Originating from a mile-high brand of adventurous resourcefulness guided by a perceptive sense of urgency, the cooperative group launched Colorado Covid Legal Relief website in the summer of 2020 with technical support provided by WilmerHale and the CLC.

At the same time, CCLR figured out how to deal with prospective ethics issues and conflicts while assembling large law firms and scores of volunteers to bear their knowledge and make a positive difference.

“Overnight, we had a platform that integrated with statewide resources that recruited small business clients in need of help, mostly women and minorities, with about 250 volunteer lawyers and 10 to 15 large law firms across the state,” Trammell said.

About 260 small businesses have received legal services assistance, 64% were owned by women and 70% of those women were minorities, CCLR reported. Areas such as understanding business closure orders; how to humanely furlough or lay off employees; renegotiate contracts; public health agency interactions; financial statement preparation; and application for state and federal assistance programs are among the variety of legal aid administered by volunteers.

Organization team members learned quickly there was not much technical assistance available to inform small business owners on how to do things they assumed owners already knew. Members were compelled to become highly knowledgeable in all aspects of small business operations, Trammell said. “It was eye-opening and heartbreaking.” 

Another area identified by Trammell and team members, which vibrated with alarming urgency was the lack of virtually no dividing line between small business owners’ personal and business assets.

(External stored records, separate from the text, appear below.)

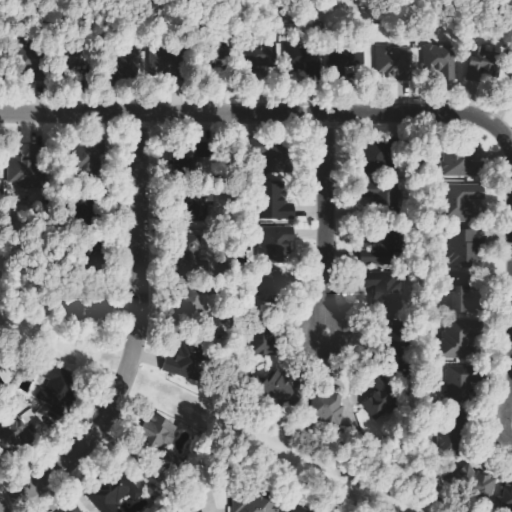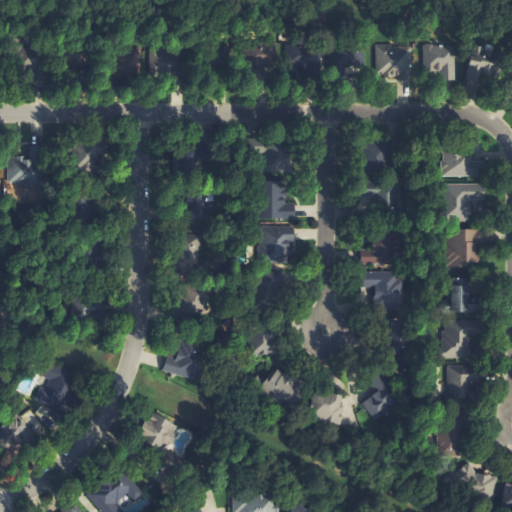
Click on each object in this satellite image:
building: (27, 59)
building: (392, 60)
building: (440, 61)
building: (149, 62)
building: (482, 63)
building: (511, 75)
road: (269, 114)
building: (269, 156)
building: (376, 158)
building: (88, 163)
building: (460, 165)
building: (25, 173)
building: (460, 201)
building: (274, 202)
building: (197, 211)
road: (322, 215)
building: (275, 244)
building: (463, 250)
building: (381, 252)
building: (187, 259)
building: (274, 285)
building: (383, 290)
building: (460, 297)
building: (190, 304)
road: (310, 318)
road: (131, 335)
building: (458, 338)
building: (263, 342)
building: (183, 363)
building: (459, 384)
building: (283, 390)
building: (56, 398)
building: (377, 399)
building: (329, 410)
road: (495, 427)
building: (157, 432)
building: (19, 434)
building: (448, 440)
building: (484, 488)
building: (111, 496)
building: (253, 503)
building: (73, 508)
building: (298, 509)
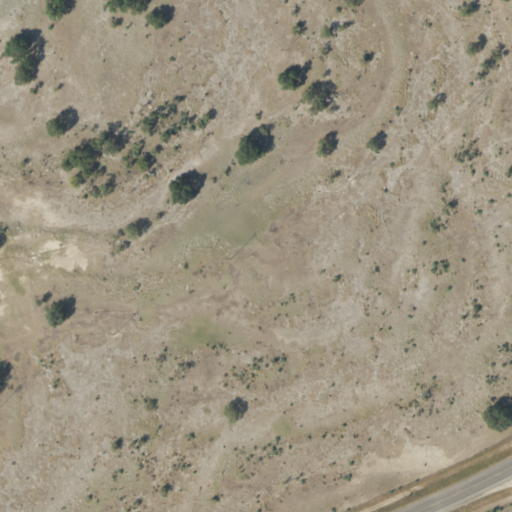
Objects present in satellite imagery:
road: (465, 492)
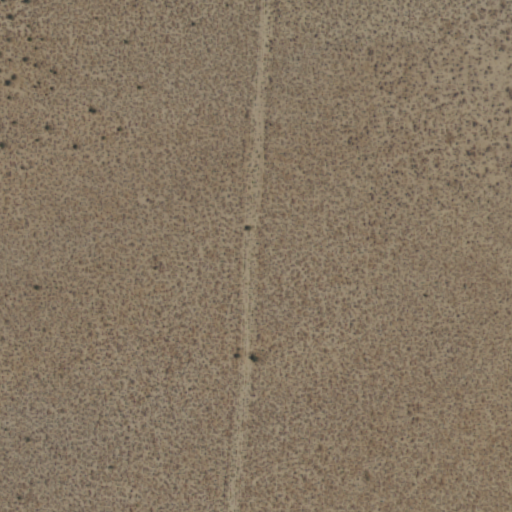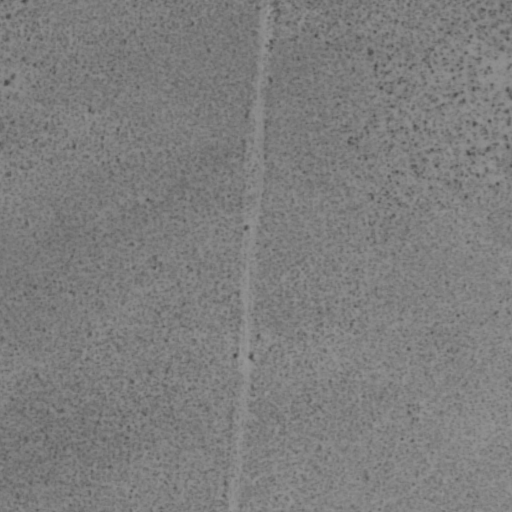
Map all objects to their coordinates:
road: (251, 255)
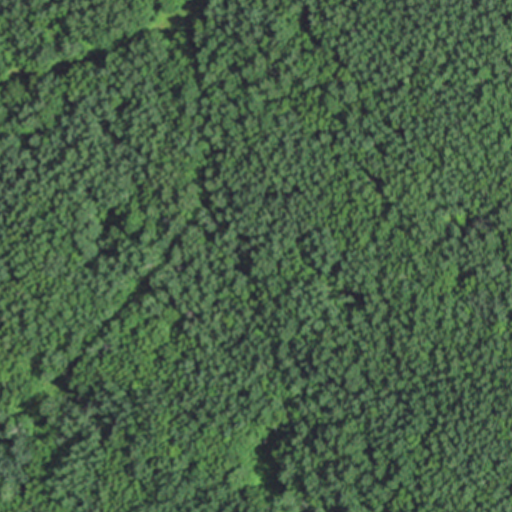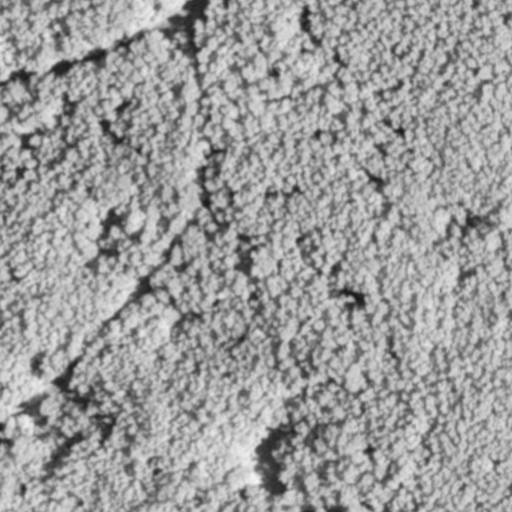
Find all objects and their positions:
road: (104, 50)
road: (172, 251)
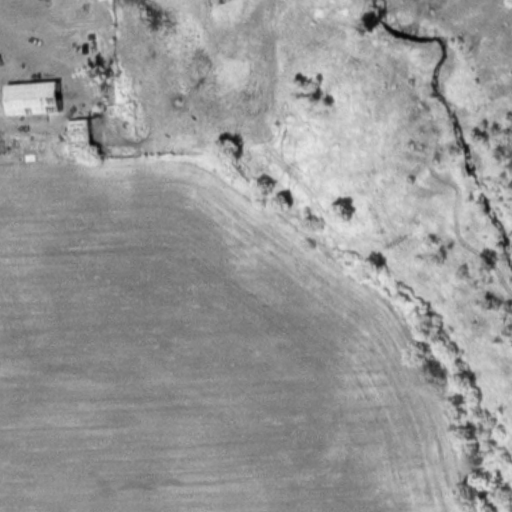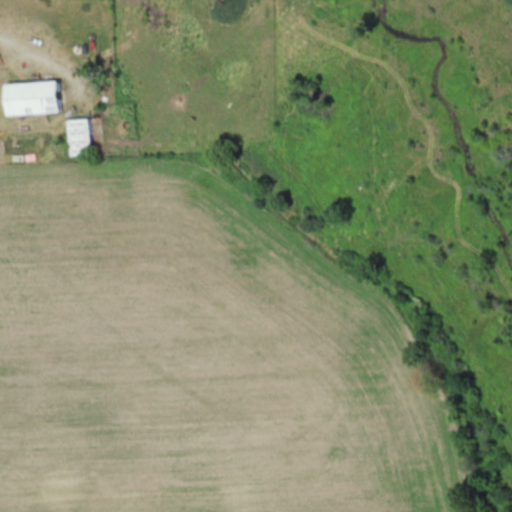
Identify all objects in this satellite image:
building: (42, 96)
building: (86, 135)
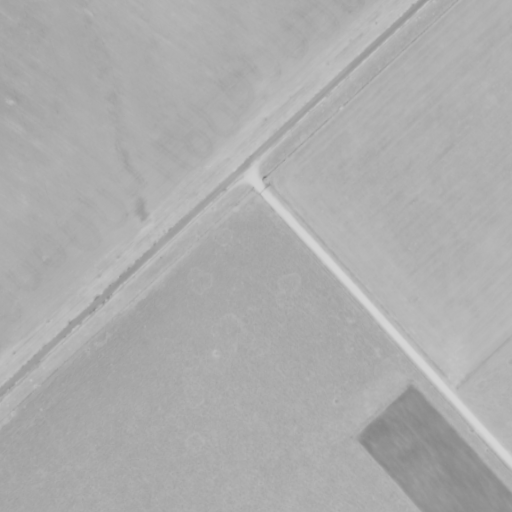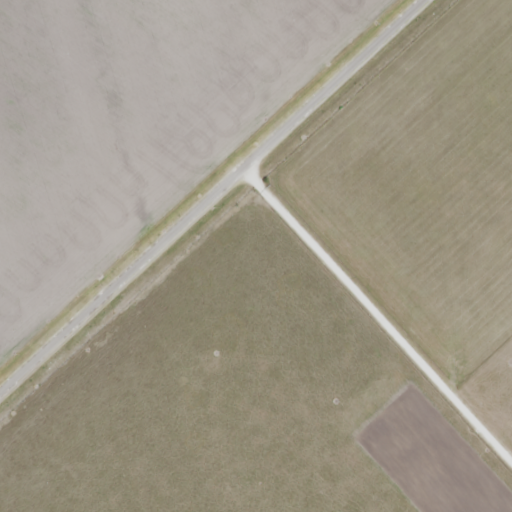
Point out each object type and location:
road: (210, 195)
road: (376, 315)
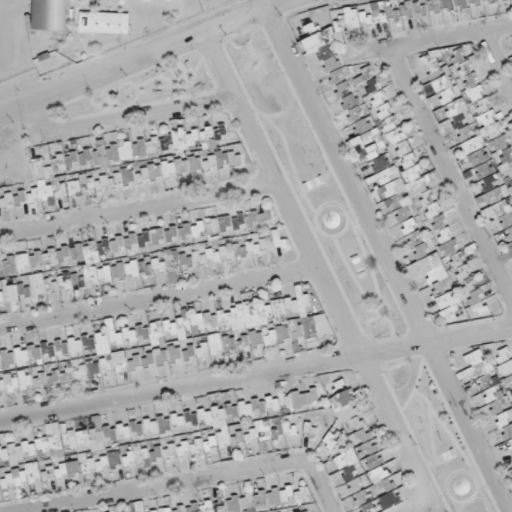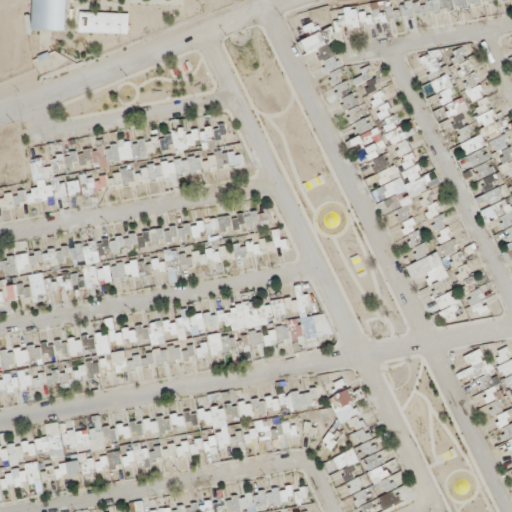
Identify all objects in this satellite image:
road: (278, 5)
road: (431, 42)
road: (256, 375)
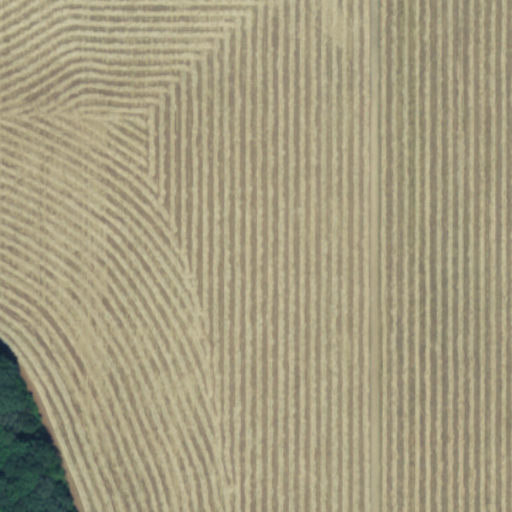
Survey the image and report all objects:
crop: (261, 249)
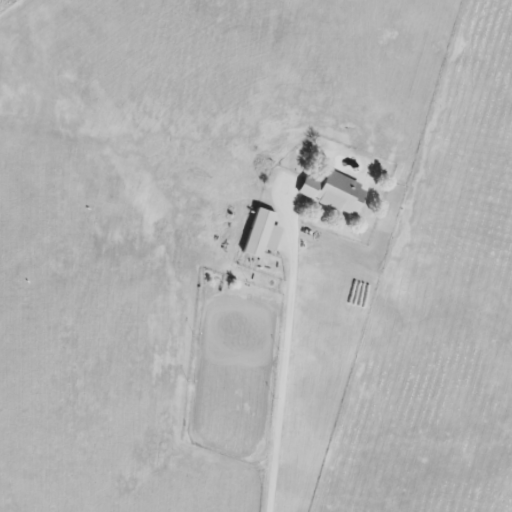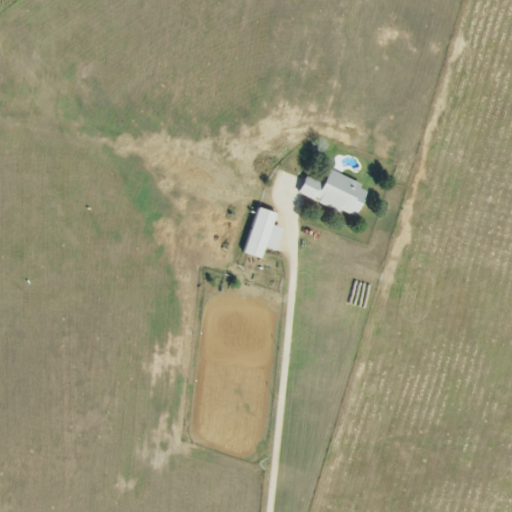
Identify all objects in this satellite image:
building: (332, 196)
building: (258, 237)
road: (282, 354)
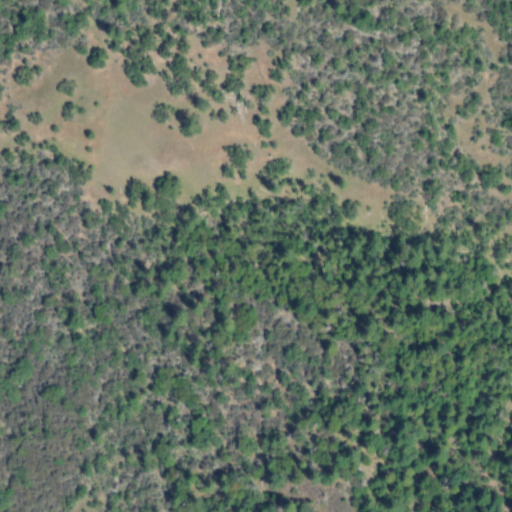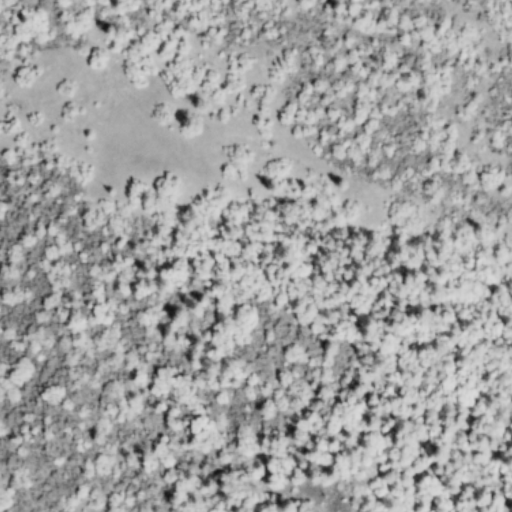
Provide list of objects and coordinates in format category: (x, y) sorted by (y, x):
road: (475, 140)
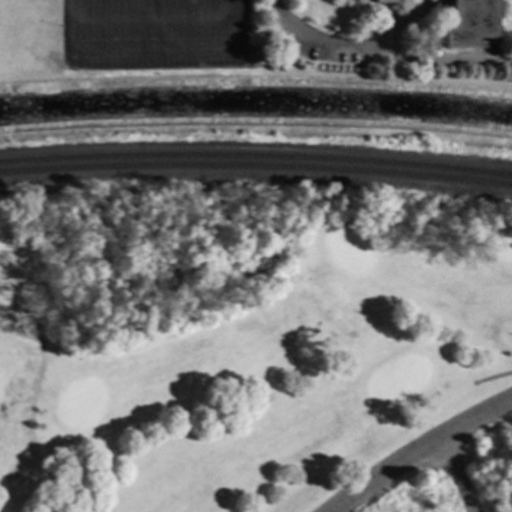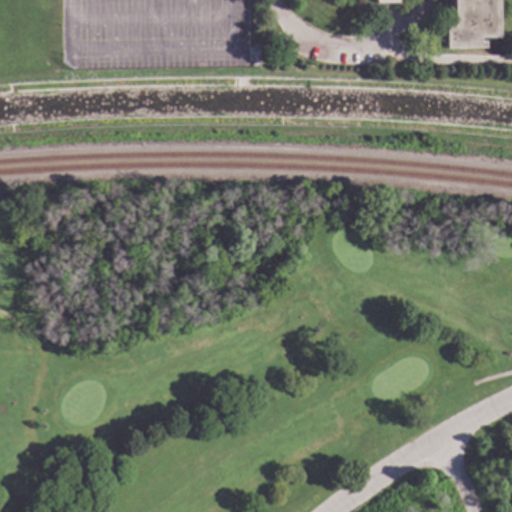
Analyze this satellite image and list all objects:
building: (466, 23)
building: (466, 23)
road: (341, 46)
road: (145, 51)
building: (254, 51)
parking lot: (331, 53)
road: (442, 61)
railway: (256, 157)
railway: (256, 167)
park: (233, 343)
road: (492, 377)
road: (420, 452)
park: (424, 454)
park: (424, 454)
park: (504, 467)
road: (453, 477)
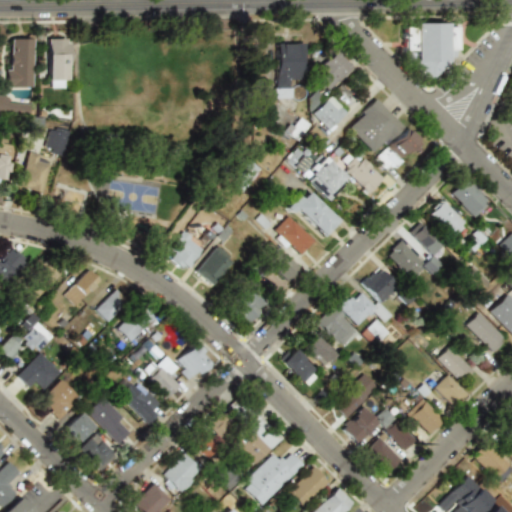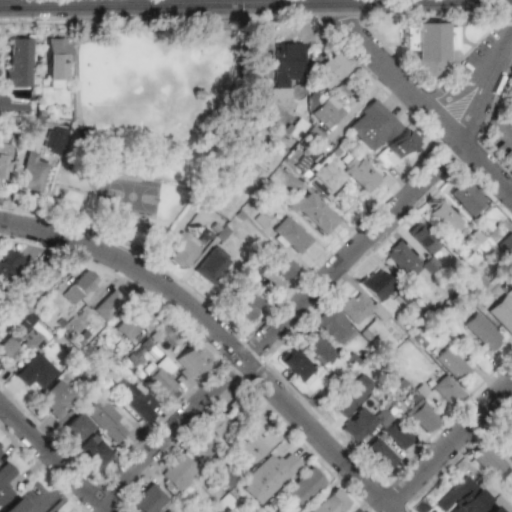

Small business owners make personal guarantees on their leases and with their contracts, Trammell said. Many of them work out of their home, entwining their homes and home assets.

Trammell reflected on his important work with the small businesses sector and how the experience and personal involvement has made an insightful impact on him.

“It was helping people save their homes. It was helping people not go hungry. It was on a very personal level, just heart wrenching at times for us to deal with it all.”

According to the Office of State Planning and Budgeting, Colorado’s tourism industry, which supports many of the state’s small businesses, is expected to rebound more slowly than other sectors. By assisting small businesses, the task force hopes to indirectly support the more than 400,000 Coloradans who have filed for unemployment due to the pandemic, according to a June 2020 statement from OEDIT.

“We’ve been working diligently to try and convince lawmakers and policymakers that there is something more they can do, short of appropriating money,” Trammell said.

In an effort to assess the impact CCLR was having, they looked at similar efforts taking place across the country. Their consensus: there was very little legal or financial aid available to small business owners that would position them to recover, Trammell added.

He noted there was plenty of data available on the dot com era of financial collapse and great recession of 2007 to 2009, which indicated it takes small businesses three to five years on average to recover. 

Trammell explained that when small business owners face economic distress, their personal credit often takes a hit. When personal and business assets are intermingled, it may take even longer for small businesses to recover. 

Trammell and his coalition have been frustrated that they have not been able to convince local, state and federal policy and lawmakers to allow small business owners to check a box on a new loan application indicating their credit was adversely impacted by COVID-19.

“And that’s what we’re really screaming from the mountaintops to try and do right now,” Trammell said, who was previously recognized in Law Week’s 2018 Lawyers of the Year issue for his merger and acquisitions accomplishments. “I shake my head all the time, and I wonder and worry: why something this obvious, this easy, is so hard?”